Update the records below by replacing every "test" with "release" and leaving everything else unchanged.

-- Opening Marker --

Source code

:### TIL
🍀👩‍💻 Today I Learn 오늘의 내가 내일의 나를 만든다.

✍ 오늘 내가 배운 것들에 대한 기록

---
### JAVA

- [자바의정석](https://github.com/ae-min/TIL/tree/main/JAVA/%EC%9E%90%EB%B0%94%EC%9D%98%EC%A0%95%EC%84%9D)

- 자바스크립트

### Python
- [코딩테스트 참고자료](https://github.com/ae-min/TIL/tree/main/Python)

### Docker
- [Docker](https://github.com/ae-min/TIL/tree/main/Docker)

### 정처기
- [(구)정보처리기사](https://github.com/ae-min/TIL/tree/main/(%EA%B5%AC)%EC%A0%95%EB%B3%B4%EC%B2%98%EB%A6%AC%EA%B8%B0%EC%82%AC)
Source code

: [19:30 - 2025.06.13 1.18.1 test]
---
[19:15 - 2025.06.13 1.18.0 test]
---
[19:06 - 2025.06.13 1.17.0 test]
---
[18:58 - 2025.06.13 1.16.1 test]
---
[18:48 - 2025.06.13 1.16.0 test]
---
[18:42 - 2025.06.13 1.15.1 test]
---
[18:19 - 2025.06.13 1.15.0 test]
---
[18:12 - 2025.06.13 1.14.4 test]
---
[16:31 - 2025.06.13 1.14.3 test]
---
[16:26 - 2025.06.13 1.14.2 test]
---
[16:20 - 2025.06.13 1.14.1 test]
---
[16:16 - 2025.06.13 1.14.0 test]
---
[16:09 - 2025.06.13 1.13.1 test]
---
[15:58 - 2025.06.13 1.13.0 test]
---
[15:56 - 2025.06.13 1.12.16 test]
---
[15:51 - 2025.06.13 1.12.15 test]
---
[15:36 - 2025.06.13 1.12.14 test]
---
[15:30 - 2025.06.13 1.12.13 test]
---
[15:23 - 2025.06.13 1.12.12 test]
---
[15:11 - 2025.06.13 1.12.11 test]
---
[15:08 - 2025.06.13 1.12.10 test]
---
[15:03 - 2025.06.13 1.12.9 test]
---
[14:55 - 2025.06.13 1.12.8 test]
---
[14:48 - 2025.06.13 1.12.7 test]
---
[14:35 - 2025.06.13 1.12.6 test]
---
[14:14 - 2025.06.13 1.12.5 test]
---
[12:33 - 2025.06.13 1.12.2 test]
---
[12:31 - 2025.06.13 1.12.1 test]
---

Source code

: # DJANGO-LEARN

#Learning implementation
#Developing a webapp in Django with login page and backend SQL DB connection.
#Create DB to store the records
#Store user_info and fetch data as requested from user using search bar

-- Closing Marker --

__TASK ANSWER__.
Source code

:### TIL
🍀👩‍💻 Today I Learn 오늘의 내가 내일의 나를 만든다.

✍ 오늘 내가 배운 것들에 대한 기록

---
### JAVA

- [자바의정석](https://github.com/ae-min/TIL/tree/main/JAVA/%EC%9E%90%EB%B0%94%EC%9D%98%EC%A0%95%EC%84%9D)

- 자바스크립트

### Python
- [코딩테스트 참고자료](https://github.com/ae-min/TIL/tree/main/Python)

### Docker
- [Docker](https://github.com/ae-min/TIL/tree/main/Docker)

### 정처기
- [(구)정보처리기사](https://github.com/ae-min/TIL/tree/main/(%EA%B5%AC)%EC%A0%95%EB%B3%B4%EC%B2%98%EB%A6%AC%EA%B8%B0%EC%82%AC)
Source code

: [19:30 - 2025.06.13 1.18.1 release]
---
[19:15 - 2025.06.13 1.18.0 release]
---
[19:06 - 2025.06.13 1.17.0 release]
---
[18:58 - 2025.06.13 1.16.1 release]
---
[18:48 - 2025.06.13 1.16.0 release]
---
[18:42 - 2025.06.13 1.15.1 release]
---
[18:19 - 2025.06.13 1.15.0 release]
---
[18:12 - 2025.06.13 1.14.4 release]
---
[16:31 - 2025.06.13 1.14.3 release]
---
[16:26 - 2025.06.13 1.14.2 release]
---
[16:20 - 2025.06.13 1.14.1 release]
---
[16:16 - 2025.06.13 1.14.0 release]
---
[16:09 - 2025.06.13 1.13.1 release]
---
[15:58 - 2025.06.13 1.13.0 release]
---
[15:56 - 2025.06.13 1.12.16 release]
---
[15:51 - 2025.06.13 1.12.15 release]
---
[15:36 - 2025.06.13 1.12.14 release]
---
[15:30 - 2025.06.13 1.12.13 release]
---
[15:23 - 2025.06.13 1.12.12 release]
---
[15:11 - 2025.06.13 1.12.11 release]
---
[15:08 - 2025.06.13 1.12.10 release]
---
[15:03 - 2025.06.13 1.12.9 release]
---
[14:55 - 2025.06.13 1.12.8 release]
---
[14:48 - 2025.06.13 1.12.7 release]
---
[14:35 - 2025.06.13 1.12.6 release]
---
[14:14 - 2025.06.13 1.12.5 release]
---
[12:33 - 2025.06.13 1.12.2 release]
---
[12:31 - 2025.06.13 1.12.1 release]
---

Source code

: # DJANGO-LEARN

#Learning implementation
#Developing a webapp in Django with login page and backend SQL DB connection.
#Create DB to store the records
#Store user_info and fetch data as requested from user using search bar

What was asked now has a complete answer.